DOCUMENT SECTION:
^^^^

Maybe we can use `pulsar_subscription_backlog_quota_percentage`?
Add _subscription here because this metric is only for subscriptions.
Aggregated by topic/namespace level is meaningless. We should also mention
the new metrics only be exposed if the subscription level metrics is
enabled.

And we should not use _eviction here because it was configured by users.
It can be different policies [0].

For the metrics of the backlog eviction event, I think we could only add a
counter
indicator? From the backlog size, we are not able to know if the backlog
eviction
is happened or not because draining the backlog will also cleanup the
backlog.

I also didn't understand the "slowest_subscription" label, could you please
provide more
context about this label? How it will be used.

BTW, from my understanding, the reason of why are users not convenient with
the solution of
write queries based on the backlog size is different topics can have
different backlog quota
policy, but it not able integrate with the metrics services. They need to
add many queries to
trigger the alert.

[0]
https://pulsar.apache.org/docs/2.11.x/admin-api-namespaces/#set-backlog-quota-policies


Thanks,
Penghui

On Sun, Feb 26, 2023 at 11:03 PM Asaf Mesika <asaf.mes...@gmail.com> wrote:

> Hi,
>
> Pulsar has 2 configurations for the backlog eviction:
> > backlogQuotaDefaultLimitBytes and backlogQuotaDefaultLimitSecond, if
> > topic backlog reaches the threshold of any item, backlog eviction will be
> > triggered.
>
> This seems like default values, not the actual values. Can you please
> provide an explanation in the PIP and link to read more:
> 1. Where do you define the backlog quota exactly? What is the granularity
> (subscription?)
> 2.  Is the backlog quota on by default? If so, what are the default values?

^^^^

Dataset items:
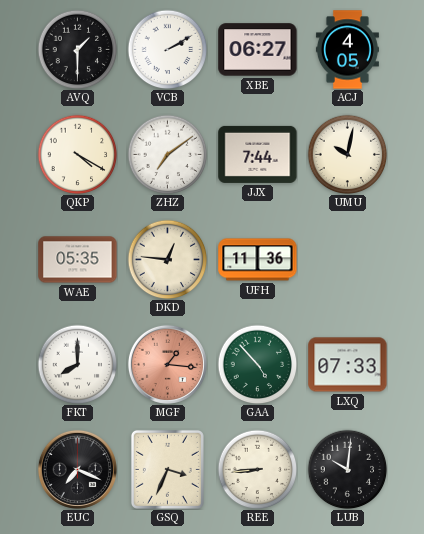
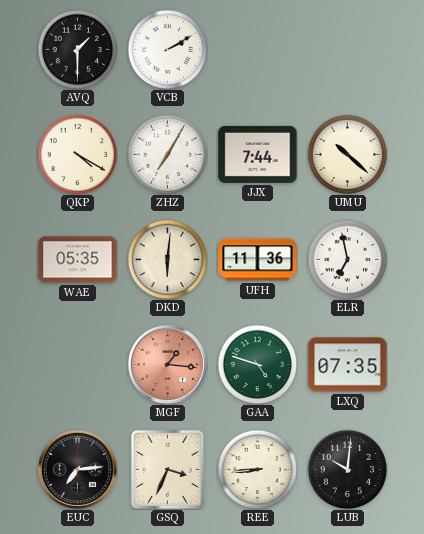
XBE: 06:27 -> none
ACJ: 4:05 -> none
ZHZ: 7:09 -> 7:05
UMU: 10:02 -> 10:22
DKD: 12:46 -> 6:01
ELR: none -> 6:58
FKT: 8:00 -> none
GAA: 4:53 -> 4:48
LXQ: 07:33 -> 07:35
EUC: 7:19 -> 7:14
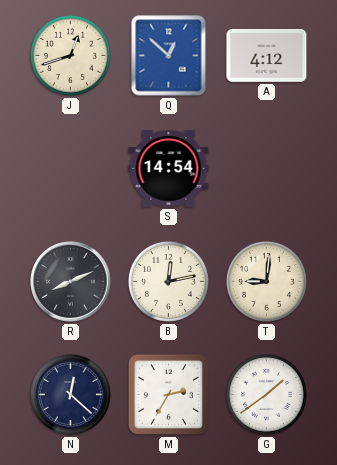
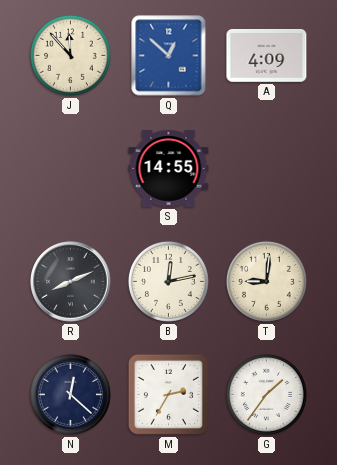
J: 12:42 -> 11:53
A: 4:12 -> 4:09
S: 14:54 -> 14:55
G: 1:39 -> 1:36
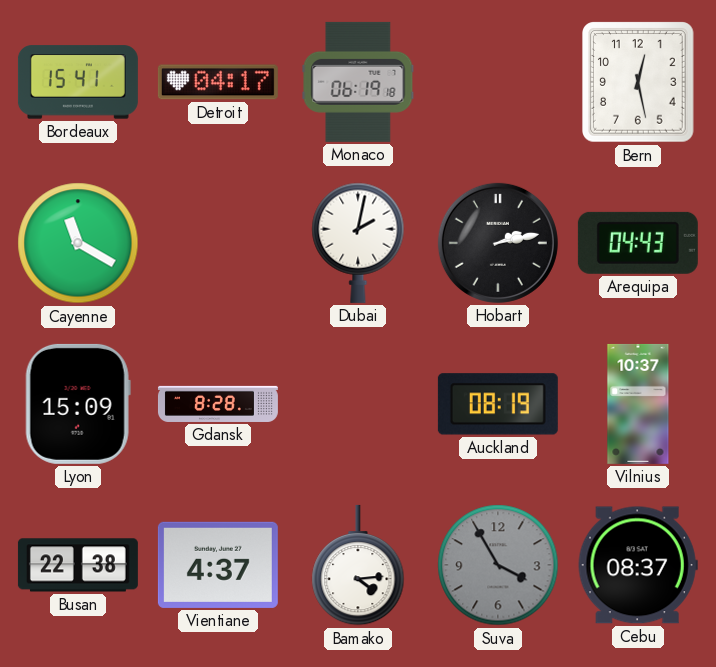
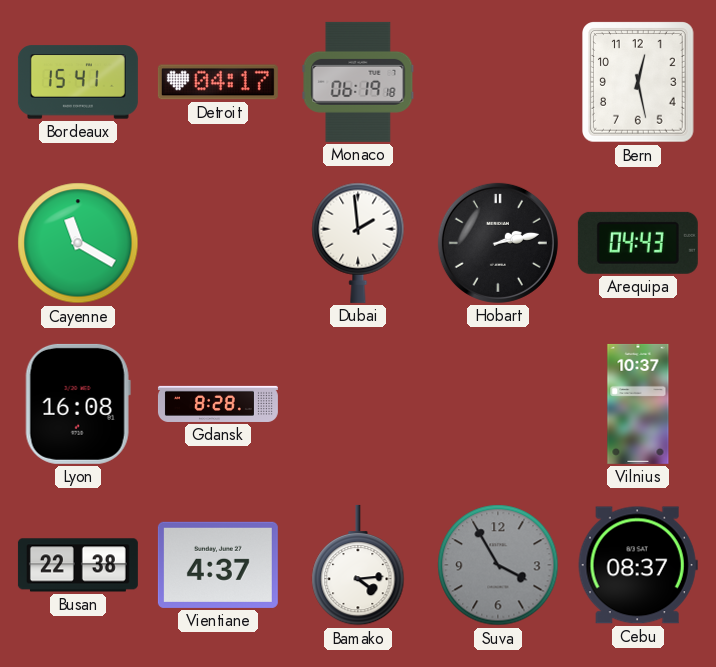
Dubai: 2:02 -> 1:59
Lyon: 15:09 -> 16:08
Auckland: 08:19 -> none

^^^^

GIVEN REQUEST A:
Name every Pulsar setting, metric, or metric label that the Pulsar backlog metrics thread spells out in full.
GIVEN REQUEST B:
Answer these from the Pulsar backlog metrics thread:
(i) When did Asaf Mesika send the quoted message?
(ii) Penghui says the new metrics should only be exposed under what condition?
(iii) According to the quoted message, when is backlog eviction triggered?
GIVEN REQUEST C:
Carry on the Pulsar backlog metrics thread from its last line.

WRITTEN REPLY A:
pulsar_subscription_backlog_quota_percentage
slowest_subscription
backlogQuotaDefaultLimitBytes
backlogQuotaDefaultLimitSecond

WRITTEN REPLY B:
(i) Sunday, February 26, 2023, at 11:03 PM.
(ii) Only if the subscription-level metrics are enabled.
(iii) When the topic backlog reaches the threshold of either backlogQuotaDefaultLimitBytes or backlogQuotaDefaultLimitSecond.

WRITTEN REPLY C:
>
>
>
> *Notes*
> 1. When the backlog quota limit is defined in Bytes, and you wish to know
> how close a subscription is to its bytes limit, you need to calculate the
> backlog size in bytes. From my understanding, there is an accurate
> calculation (which is costly in terms of I/O) and there is an estimate of
> it. I presume you would want to use the estimated one, is that correct?
> The backlog quota itself, uses the accurate or the estimated when it starts
> evicting entries (i.e. marking them as acknowledged)?
>
> 2. For the backlog limit specifying in time units, there is no estimate, as
> it must be calculated all the time (earliest unacknowledged message
> distance from now). How do you plan to calculate the current age of the
> earliest message without bearing that I/O cost on each metric calculation?
>
> 3. In the Goal section, you specify that your goal is to add a "proximity"
> metric.
> a) You must define that - what is proximity metric exactly? What are its
> units? How are you planning to calculate it?
> b) Proximity is not a good term IMO. I personally have never seen this term
> used in software systems, unless it's in the aviation/space industry. Once
> you explain (a) I hope I can help provide alternative names.
>
> 4. Maybe we should provide the used quota percentage for both limits,
> instead of one per both, since it's easier to act upon the alert when you
> need which one triggered it.
>
> 5. I didn't understand the "slowest_subscription" label used when
> describing the metric label. Can you please provide an explanation?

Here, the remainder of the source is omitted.